The Role of Anchor Institutions in Supporting Local Communities

By Emily Warren, postdoctoral fellow, 21st Century Cities Initiative, Johns Hopkins University

At our 21st Century Neighborhoods symposium, held in Baltimore in December, Mayor Ras Baraka of Newark, New Jersey, outlined Newark 2020, a strategy for addressing growing economic inequality by connecting low-income Newark residents with local companies to hire 2,020 residents by 2020. The initiative relies on increased local hiring by Newark’s anchor institutions, such as Rutgers University-Newark, RWJBarnabas Health, and Prudential. This post describes anchor institutions, their potential roles in reducing economic and neighborhood inequality, and examples of partnerships between anchor institutions and local government.

What are anchor institutions?

Historically referring primarily to universities and health care systems, the definition of anchor institutions has expanded in recent years to encompass a variety of local for-profit and nonprofit organizations that have a significant geographic and/or market presence, especially in lower-income communities. Along with traditional “eds and meds,” anchors include financial institutions, arts and culture organizations, religious organizations, and utility companies. Anchor institutions are not necessarily only present in large cities, as small or mid-sized cities typically contain large employers that “anchor” the community’s economic landscape by providing a significant proportion of local employment and purchasing power.

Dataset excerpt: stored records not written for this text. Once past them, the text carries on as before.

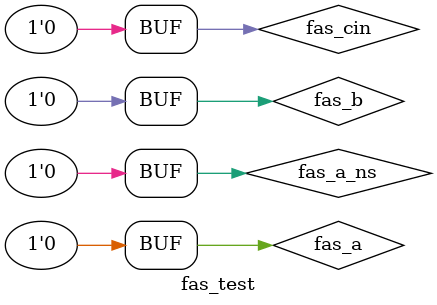
<source format=sv>
module fas_test;

// Put your code here
// ------------------
    logic fas_a;
    logic fas_b;
    logic fas_cin;
    logic fas_a_ns;
    logic fas_s;
    logic fas_cout;

    fas uut(
        .a(fas_a),
        .b(fas_b),
        .cin(fas_cin),
        .a_ns(fas_a_ns),
        .s(fas_s),
        .cout(fas_cout)
    );

    initial begin
        // 0 - 40
        // 0,0,0,0 -> 0,0
        fas_a = 1'b0;
        fas_b = 1'b0;
        fas_cin = 1'b0;
        fas_a_ns = 1'b0;

        // fas needs 30ns to stabilize
        // 40 - 60
        // 1,0,0,0 -> 1,0
        #40
        fas_a = 1'b1;
        fas_b = 1'b0;
        fas_cin = 1'b0;
        fas_a_ns = 1'b0;

        // 60 - 80
        // 0,0,0,0 -> 0,0
        #20
        fas_a = 1'b0;
        fas_b = 1'b0;
        fas_cin = 1'b0;
        fas_a_ns = 1'b0;

        // safety wait for easy testing
        #20;

    end

// End of your code

endmodule
</source>
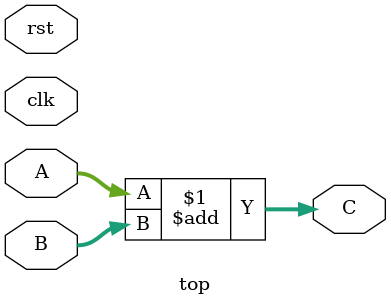
<source format=v>
module top(
    input                               clk,                    // 时钟信号
    input                               rst,                    // 复位信号

    input       [31:0]                  A,                      // 输入A
    input       [31:0]                  B,                      // 输入B
    output reg  [31:0]                  C                       // 输入C
);
    assign C = A + B;

endmodule
</source>
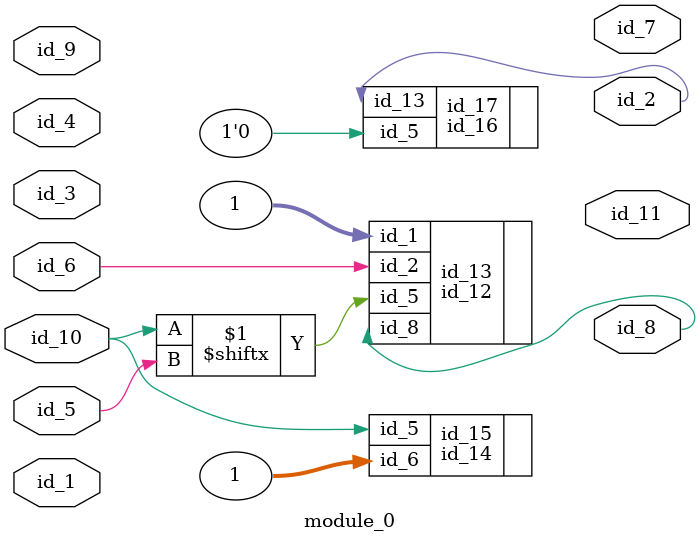
<source format=v>
module module_0 (
    id_1,
    id_2,
    id_3,
    id_4,
    id_5,
    id_6,
    id_7,
    id_8,
    id_9,
    id_10,
    id_11
);
  output id_11;
  input id_10;
  input id_9;
  output id_8;
  output id_7;
  input id_6;
  input id_5;
  input id_4;
  input id_3;
  output id_2;
  input id_1;
  id_12 id_13 (
      .id_5(id_10[id_5]),
      .id_1(1),
      .id_2(id_6),
      .id_8(id_8)
  );
  id_14 id_15 (
      .id_6(1),
      .id_5(id_10)
  );
  id_16 id_17 (
      .id_5 (1'b0),
      .id_13(id_2)
  );
endmodule

</source>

Making local economic impacts

While anchor institutions make important contributions to the local economy, they often have a complicated history with their host communities. The workforces of anchor institutions have not always reflected local community demographics, which means that local residents are often not able to fully benefit from their close proximity to anchor institutions. Jobs at anchor institutions tend to be relatively secure, well-paid, and offer health and retirement benefits, all of which are especially important to economically disadvantaged groups. And while anchor institutions spend significant amounts of money each year on good and services, a majority of those are often purchased from non-local vendors. Local procurement supports locally-owned businesses, which are more likely to be owned by and employ minorities and women. Procurement from vendors outside the area, in combination with a lack of local hiring, hinders the ability of anchor institutions’ economic power to have significant local impacts and to address local inequality.

Recent research on Newark’s anchor institutions highlighted these issues around local hiring and procurement. The New Jersey Institute for Social Justice found that in 2015 an estimated 18 percent of working-age Newark residents held jobs within the city. Studying six anchor institutions, which included both higher education and financial institutions, the Initiative for A Competitive Inner City (ICIC) found that in 2013, only 3 percent of the goods and services purchased by these institutions were purchased from Newark businesses. These trends have been a motivating force behind the creation of Newark 2020.

Strategies for change

There are several strategies that cities and anchor institutions can pursue to help anchor institutions become more effective economic partners.

  • Identify significant institutions. Cities, large and small, can use publicly available data to identify anchor institutions that may not fit the traditional definition but serve important roles. They can also use this information to measure levels of engagement by those institutions in local hiring and procurement to identify potential areas of collaboration and improvement. For example, the Federal Reserve Bank of St. Louis used mapping to identify anchor institutions along the Mississippi Delta. Using U.S. census data, researchers identified 14 anchor institutions based on the contributions of these organizations to the local economy relative to its size, and then examined areas of high poverty and unemployment located within or near the locations of these anchors.
  • Hire more local residents. A common metric for capturing an anchor institution’s engagement is the proportion of its workforce comprised of local residents. Institutions can set local hiring goals but also identify barriers that area residents may face in obtaining or maintaining employment at local anchors, particularly transportation issues. As part of its HopkinsLocal initiative, Johns Hopkins University has pledged to make 40 percent of new hires in targeted employment categories from certain Baltimore zip codes identified as disadvantaged.
  • Increase local procurement. Local institutions have enormous purchasing power for goods and service, and using local suppliers is an important strategy for contributing to the local economy. This strategy can include efforts to purchase from local vendors, especially minority-owned or women-owned businesses, and to examine contracting processes to identify any structural barriers that are preventing local vendors from successfully bidding on projects. Between 1996 and 2003, the University of Pennsylvania tripled the dollar amount of goods and services purchased from West Philadelphia businesses through their Economic Inclusion Initiative. Under their current plans, they continue to focus on local purchasing and aim to award 20 percent of all construction contracts to minority or women-owned businesses.